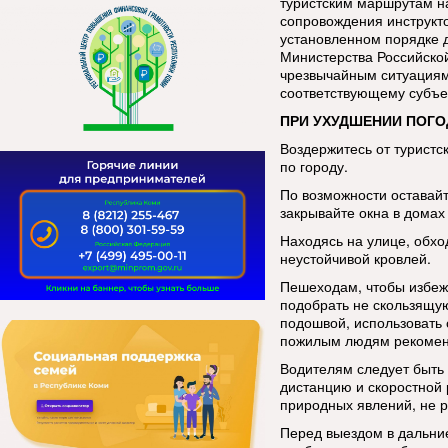
туристским маршрутам н
сопровождения инструкт
установленном порядке 
Министерства Российско
чрезвычайным ситуациям
соответствующему субъе
ПРИ УХУДШЕНИИ ПОГО
Воздержитесь от туристс
по городу.
По возможности оставай
закрывайте окна в домах 
Находясь на улице, обхо
неустойчивой кровлей.
Пешеходам, чтобы избеж
подобрать не скользящую
подошвой, использовать 
пожилым людям рекоменд
Водителям следует быть
дистанцию и скоростной
природных явлений, не р
Перед выездом в дальние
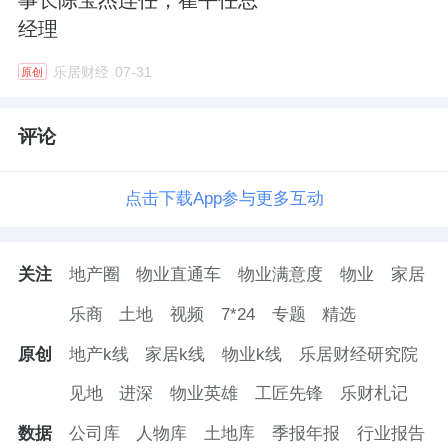
经理
乐居财经
07-31
原创
评论
点击下载App参与更多互动
关注
地产圈
物业直通车
物业满意度
物业
家居
乐商
土地
视频
7*24
专题
精选
原创
地产k线
家居k线
物业k线
乐居财经研究院
见地
进深
物业英雄
工匠先锋
乐财札记
数据
公司库
人物库
土地库
季报年报
行业报告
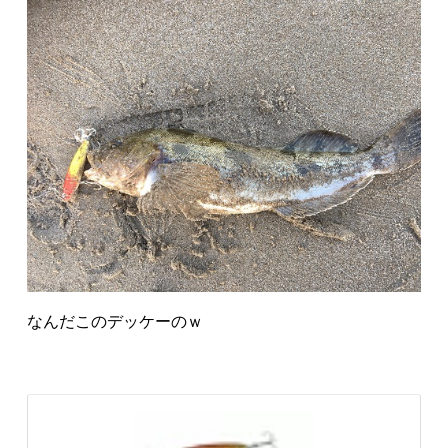
なんだこのデッケーのｗ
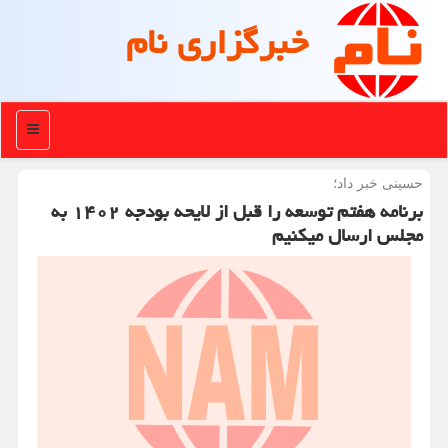
خبرگزاری نام
منو
حسینی خبر داد؛
برنامه هفتم توسعه را قبل از لایحه بودجه ۱۴۰۲ به
مجلس ارسال میکنیم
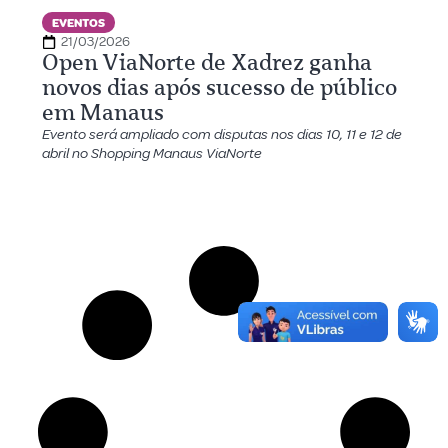
EVENTOS
21/03/2026
Open ViaNorte de Xadrez ganha
novos dias após sucesso de público
em Manaus
Evento será ampliado com disputas nos dias 10, 11 e 12 de
abril no Shopping Manaus ViaNorte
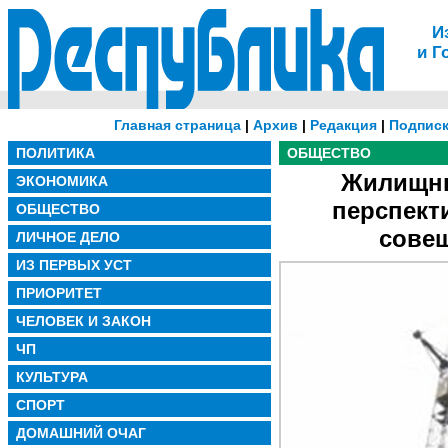
И
и Г
Главная страница
|
Архив
|
Редакция
|
Подписк
ПОЛИТИКА
ОБЩЕСТВО
Жилищны
ЭКОНОМИКА
перспект
ОБЩЕСТВО
совещ
ЛИЧНОЕ ДЕЛО
ИЗ ПЕРВЫХ УСТ
ПРИОРИТЕТ
ЧЕЛОВЕК И ЗАКОН
ЧП
КУЛЬТУРА
СПОРТ
ДОМАШНИЙ ОЧАГ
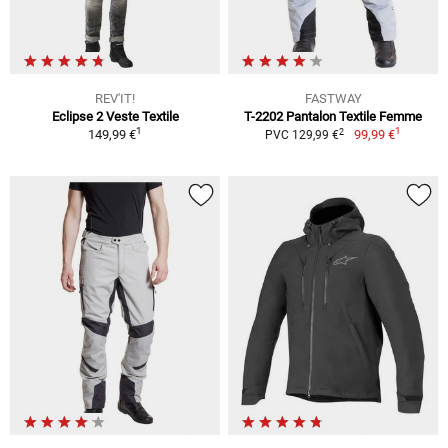
REV'IT!
FASTWAY
Eclipse 2 Veste Textile
T-2202 Pantalon Textile Femme
1
1
2
149,99 €
99,99 €
PVC 129,99 €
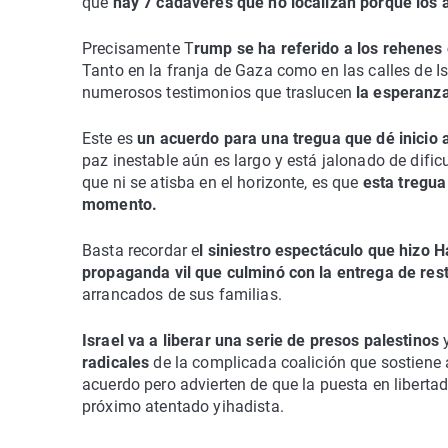
que
hay 7 cadáveres que no localizan porque los 
Precisamente T
rump se ha referido a los rehenes 
Tanto en la franja de Gaza como en las calles de Is
numerosos testimonios que traslucen
la esperanza
Este es
un acuerdo para una tregua que dé inicio
paz inestable aún es largo y está jalonado de dific
que ni se atisba en el horizonte, es que
esta tregua
momento.
Basta recordar e
l siniestro espectáculo que hizo 
propaganda vil que culminó con la entrega de res
arrancados de sus familias.
Israel va a liberar una serie de presos palestinos
radicales
de la complicada coalición que sostiene 
acuerdo pero advierten de que la puesta en libert
próximo atentado yihadista.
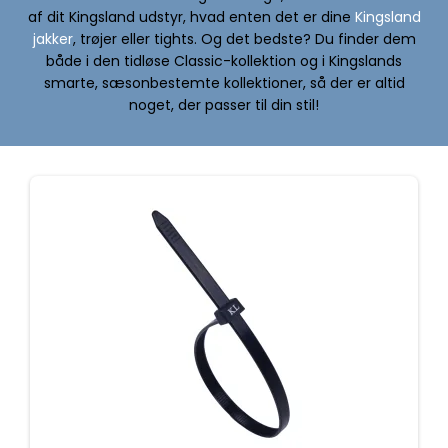
af dit Kingsland udstyr, hvad enten det er dine
Kingsland
jakker
, trøjer eller tights. Og det bedste? Du finder dem
både i den tidløse Classic-kollektion og i Kingslands
smarte, sæsonbestemte kollektioner, så der er altid
noget, der passer til din stil!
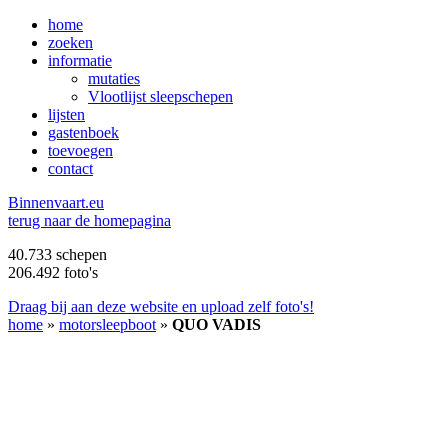
home
zoeken
informatie
mutaties
Vlootlijst sleepschepen
lijsten
gastenboek
toevoegen
contact
B
innenvaart.eu
terug naar de homepagina
40.733 schepen
206.492 foto's
Draag bij aan deze website en upload zelf foto's!
home
»
motorsleepboot
»
QUO VADIS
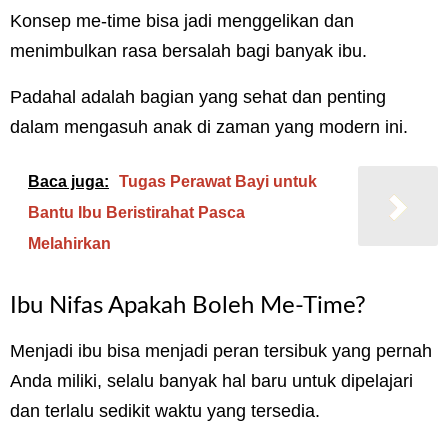
Konsep me-time bisa jadi menggelikan dan
menimbulkan rasa bersalah bagi banyak ibu.
Padahal adalah bagian yang sehat dan penting
dalam mengasuh anak di zaman yang modern ini.
Baca juga:
Tugas Perawat Bayi untuk
Bantu Ibu Beristirahat Pasca
Melahirkan
Ibu Nifas Apakah Boleh Me-Time?
Menjadi ibu bisa menjadi peran tersibuk yang pernah
Anda miliki, selalu banyak hal baru untuk dipelajari
dan terlalu sedikit waktu yang tersedia.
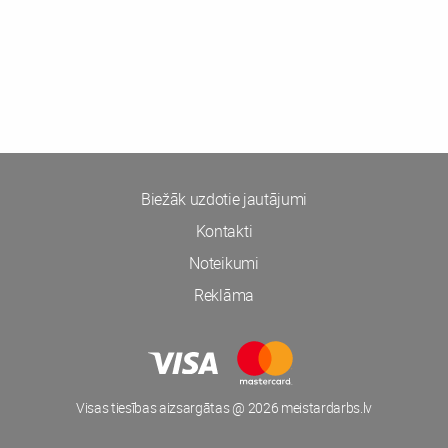
Biežāk uzdotie jautājumi
Kontakti
Noteikumi
Reklāma
Visas tiesības aizsargātas @ 2026 meistardarbs.lv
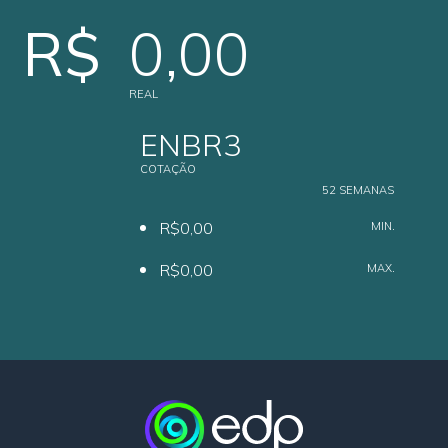
R$
0,00
REAL
ENBR3
COTAÇÃO
52 SEMANAS
R$0,00
MIN.
R$0,00
MAX.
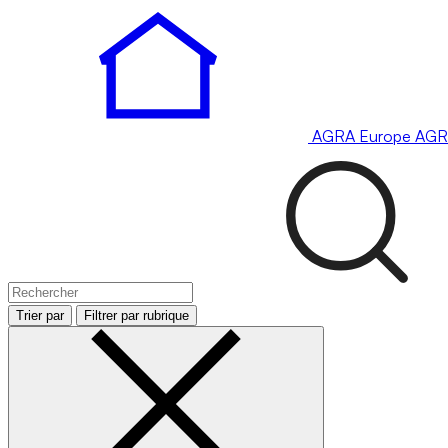
AGRA
Europe
AGR
Trier par
Filtrer par rubrique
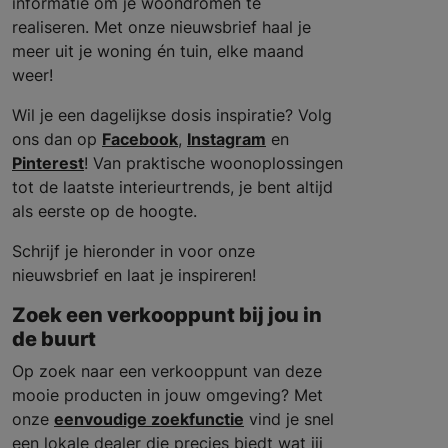
informatie om je woondromen te
realiseren. Met onze nieuwsbrief haal je
meer uit je woning én tuin, elke maand
weer!
Wil je een dagelijkse dosis inspiratie? Volg
ons dan op
Facebook
,
Instagram
en
Pinterest
! Van praktische woonoplossingen
tot de laatste interieurtrends, je bent altijd
als eerste op de hoogte.
Schrijf je hieronder in voor onze
nieuwsbrief en laat je inspireren!
Zoek een verkooppunt bij jou in
de buurt
Op zoek naar een verkooppunt van deze
mooie producten in jouw omgeving? Met
onze
eenvoudige zoekfunctie
vind je snel
een lokale dealer die precies biedt wat jij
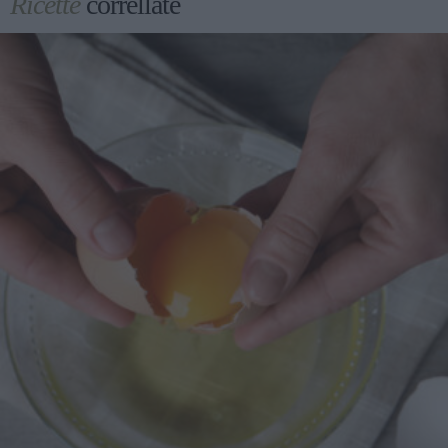
Ricette
correllate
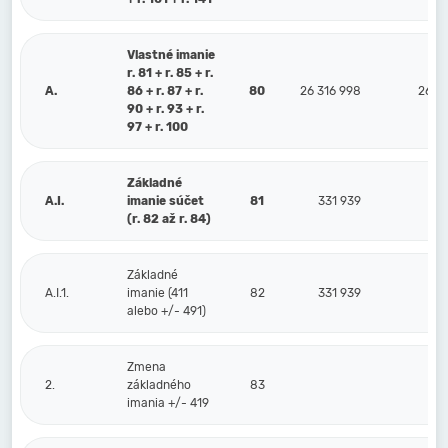
Vlastné imanie
r. 81 + r. 85 + r.
A.
86 + r. 87 + r.
80
26 316 998
26 51
90 + r. 93 + r.
97 + r. 100
Základné
A.I.
imanie súčet
81
331 939
33
(r. 82 až r. 84)
Základné
A.I.1.
imanie (411
82
331 939
33
alebo +/- 491)
Zmena
2.
základného
83
imania +/- 419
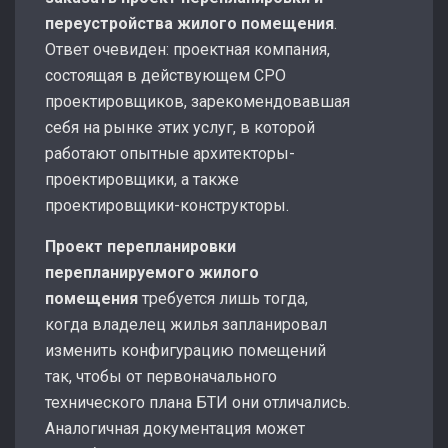
переустройства жилого помещения
.
Ответ очевиден: проектная компания,
состоящая в действующем СРО
проектировщиков, зарекомендовавшая
себя на рынке этих услуг, в которой
работают опытные архитекторы-
проектировщики, а также
проектировщики-конструкторы.
Проект перепланировки
перепланируемого жилого
помещения
требуется лишь тогда,
когда владелец жилья запланировал
изменить конфигурацию помещений
так, чтобы от первоначального
технического плана БТИ они отличались.
Аналогичная документация может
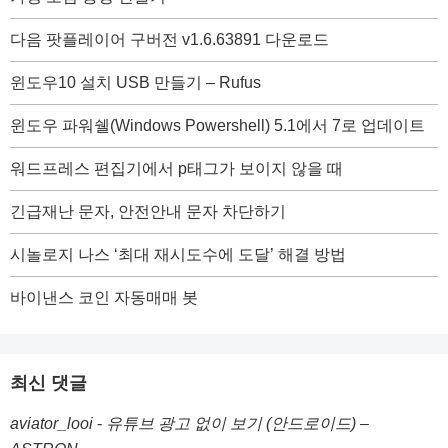
다음 팟플레이어 구버전 v1.6.63891 다운로드
윈도우10 설치 USB 만들기 – Rufus
윈도우 파워쉘(Windows Powershell) 5.1에서 7로 업데이트
워드프레스 편집기에서 p태그가 보이지 않을 때
긴급재난 문자, 안전안내 문자 차단하기
시놀로지 나스 ‘최대 재시도수에 도달’ 해결 방법
바이낸스 코인 자동매매 봇
최신 댓글
aviator_looi
-
유튜브 광고 없이 보기 (안드로이드) –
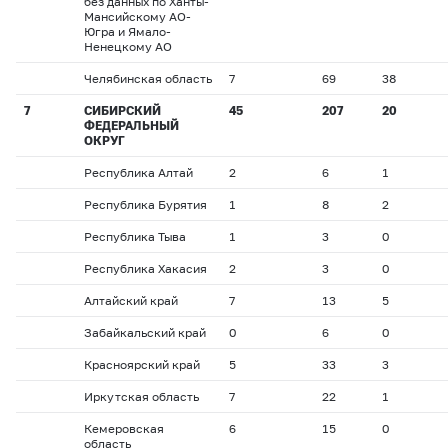
без данных по Ханты-
Мансийскому АО-
Югра и Ямало-
Ненецкому АО
Челябинская область
7
69
38
7
СИБИРСКИЙ
45
207
20
ФЕДЕРАЛЬНЫЙ
ОКРУГ
Республика Алтай
2
6
1
Республика Бурятия
1
8
2
Республика Тыва
1
3
0
Республика Хакасия
2
3
0
Алтайский край
7
13
5
Забайкальский край
0
6
0
Красноярский край
5
33
3
Иркутская область
7
22
1
Кемеровская
6
15
0
область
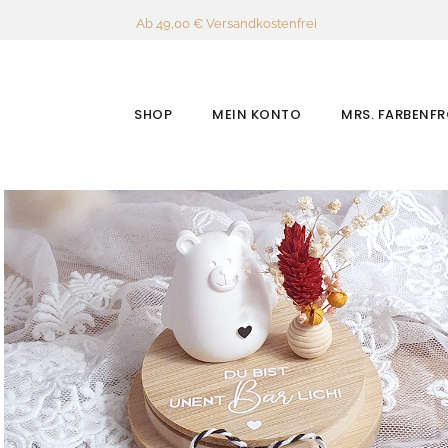
Ab 49,00 € Versandkostenfrei
SHOP
MEIN KONTO
MRS. FARBENF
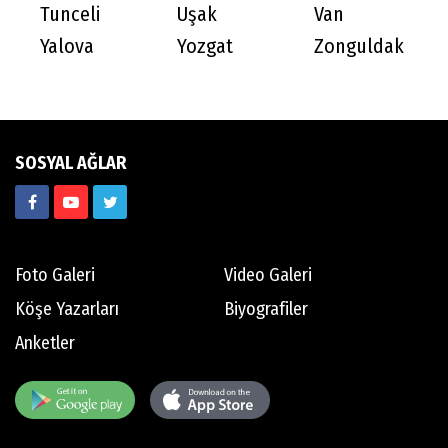
Tunceli
Uşak
Van
Yalova
Yozgat
Zonguldak
SOSYAL AĞLAR
Foto Galeri
Video Galeri
Köşe Yazarları
Biyografiler
Anketler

────────────────────

- **WORK ORDER**
Print the listing exactly, minus any pictures.

- **SOLUTION TO THIS PROBLEM**
туристским маршрутам н
сопровождения инструкт
установленном порядке 
Министерства Российско
чрезвычайным ситуациям
соответствующему субъе
ПРИ УХУДШЕНИИ ПОГО
Воздержитесь от туристс
по городу.
По возможности оставай
закрывайте окна в домах 
Находясь на улице, обхо
неустойчивой кровлей.
Пешеходам, чтобы избеж
подобрать не скользящую
подошвой, использовать 
пожилым людям рекоменд
Водителям следует быть
дистанцию и скоростной
природных явлений, не р
Перед выездом в дальние
经理
乐居财经
07-31
原创
评论
点击下载App参与更多互动
关注
地产圈
物业直通车
物业满意度
物业
家居
乐商
土地
视频
7*24
专题
精选
原创
地产k线
家居k线
物业k线
乐居财经研究院
见地
进深
物业英雄
工匠先锋
乐财札记
数据
公司库
人物库
土地库
季报年报
行业报告
なんだこのデッケーのｗ
خبرگزاری نام
منو
حسینی خبر داد؛
برنامه هفتم توسعه را قبل از لایحه بودجه ۱۴۰۲ به
مجلس ارسال میکنیم
EVENTOS
21/03/2026
Open ViaNorte de Xadrez ganha
novos dias após sucesso de público
em Manaus
Evento será ampliado com disputas nos dias 10, 11 e 12 de
abril no Shopping Manaus ViaNorte
И
и Г
Главная страница
|
Архив
|
Редакция
|
Подписк
ПОЛИТИКА
ОБЩЕСТВО
Жилищны
ЭКОНОМИКА
перспект
ОБЩЕСТВО
совещ
ЛИЧНОЕ ДЕЛО
ИЗ ПЕРВЫХ УСТ
ПРИОРИТЕТ
ЧЕЛОВЕК И ЗАКОН
ЧП
КУЛЬТУРА
СПОРТ
ДОМАШНИЙ ОЧАГ
REV'IT!
FASTWAY
Eclipse 2 Veste Textile
T-2202 Pantalon Textile Femme
1
1
2
149,99 €
99,99 €
PVC 129,99 €
que
hay 7 cadáveres que no localizan porque los 
Precisamente T
rump se ha referido a los rehenes 
Tanto en la franja de Gaza como en las calles de Is
numerosos testimonios que traslucen
la esperanza
Este es
un acuerdo para una tregua que dé inicio
paz inestable aún es largo y está jalonado de dific
que ni se atisba en el horizonte, es que
esta tregua
momento.
Basta recordar e
l siniestro espectáculo que hizo 
propaganda vil que culminó con la entrega de res
arrancados de sus familias.
Israel va a liberar una serie de presos palestinos
radicales
de la complicada coalición que sostiene 
acuerdo pero advierten de que la puesta en libert
próximo atentado yihadista.
af dit Kingsland udstyr, hvad enten det er dine
Kingsland
jakker
, trøjer eller tights. Og det bedste? Du finder dem
både i den tidløse Classic-kollektion og i Kingslands
smarte, sæsonbestemte kollektioner, så der er altid
noget, der passer til din stil!
home
zoeken
informatie
mutaties
Vlootlijst sleepschepen
lijsten
gastenboek
toevoegen
contact
B
innenvaart.eu
terug naar de homepagina
40.733 schepen
206.492 foto's
Draag bij aan deze website en upload zelf foto's!
home
»
motorsleepboot
»
QUO VADIS
Konsep me-time bisa jadi menggelikan dan
menimbulkan rasa bersalah bagi banyak ibu.
Padahal adalah bagian yang sehat dan penting
dalam mengasuh anak di zaman yang modern ini.
Baca juga:
Tugas Perawat Bayi untuk
Bantu Ibu Beristirahat Pasca
Melahirkan
Ibu Nifas Apakah Boleh Me-Time?
Menjadi ibu bisa menjadi peran tersibuk yang pernah
Anda miliki, selalu banyak hal baru untuk dipelajari
dan terlalu sedikit waktu yang tersedia.
Biežāk uzdotie jautājumi
Kontakti
Noteikumi
Reklāma
Visas tiesības aizsargātas @ 2026 meistardarbs.lv
R$
0,00
REAL
ENBR3
COTAÇÃO
52 SEMANAS
R$0,00
MIN.
R$0,00
MAX.
AGRA
Europe
AGR
Trier par
Filtrer par rubrique
informatie om je woondromen te
realiseren. Met onze nieuwsbrief haal je
meer uit je woning én tuin, elke maand
weer!
Wil je een dagelijkse dosis inspiratie? Volg
ons dan op
Facebook
,
Instagram
en
Pinterest
! Van praktische woonoplossingen
tot de laatste interieurtrends, je bent altijd
als eerste op de hoogte.
Schrijf je hieronder in voor onze
nieuwsbrief en laat je inspireren!
Zoek een verkooppunt bij jou in
de buurt
Op zoek naar een verkooppunt van deze
mooie producten in jouw omgeving? Met
onze
eenvoudige zoekfunctie
vind je snel
een lokale dealer die precies biedt wat jij
Ricette
correllate
Vlastné imanie
r. 81 + r. 85 + r.
A.
86 + r. 87 + r.
80
26 316 998
26 51
90 + r. 93 + r.
97 + r. 100
Základné
A.I.
imanie súčet
81
331 939
33
(r. 82 až r. 84)
Základné
A.I.1.
imanie (411
82
331 939
33
alebo +/- 491)
Zmena
2.
základného
83
imania +/- 419
переустройства жилого помещения
.
Ответ очевиден: проектная компания,
состоящая в действующем СРО
проектировщиков, зарекомендовавшая
себя на рынке этих услуг, в которой
работают опытные архитекторы-
проектировщики, а также
проектировщики-конструкторы.
Проект перепланировки
перепланируемого жилого
помещения
требуется лишь тогда,
когда владелец жилья запланировал
изменить конфигурацию помещений
так, чтобы от первоначального
технического плана БТИ они отличались.
Аналогичная документация может
다음 팟플레이어 구버전 v1.6.63891 다운로드
윈도우10 설치 USB 만들기 – Rufus
윈도우 파워쉘(Windows Powershell) 5.1에서 7로 업데이트
워드프레스 편집기에서 p태그가 보이지 않을 때
긴급재난 문자, 안전안내 문자 차단하기
시놀로지 나스 ‘최대 재시도수에 도달’ 해결 방법
바이낸스 코인 자동매매 봇
최신 댓글
aviator_looi
-
유튜브 광고 없이 보기 (안드로이드) –
без данных по Ханты-
Мансийскому АО-
Югра и Ямало-
Ненецкому АО
Челябинская область
7
69
38
7
СИБИРСКИЙ
45
207
20
ФЕДЕРАЛЬНЫЙ
ОКРУГ
Республика Алтай
2
6
1
Республика Бурятия
1
8
2
Республика Тыва
1
3
0
Республика Хакасия
2
3
0
Алтайский край
7
13
5
Забайкальский край
0
6
0
Красноярский край
5
33
3
Иркутская область
7
22
1
Кемеровская
6
15
0
область
Ab 49,00 € Versandkostenfrei
SHOP
MEIN KONTO
MRS. FARBENF
Tunceli
Uşak
Van
Yalova
Yozgat
Zonguldak
SOSYAL AĞLAR
Foto Galeri
Video Galeri
Köşe Yazarları
Biyografiler
Anketler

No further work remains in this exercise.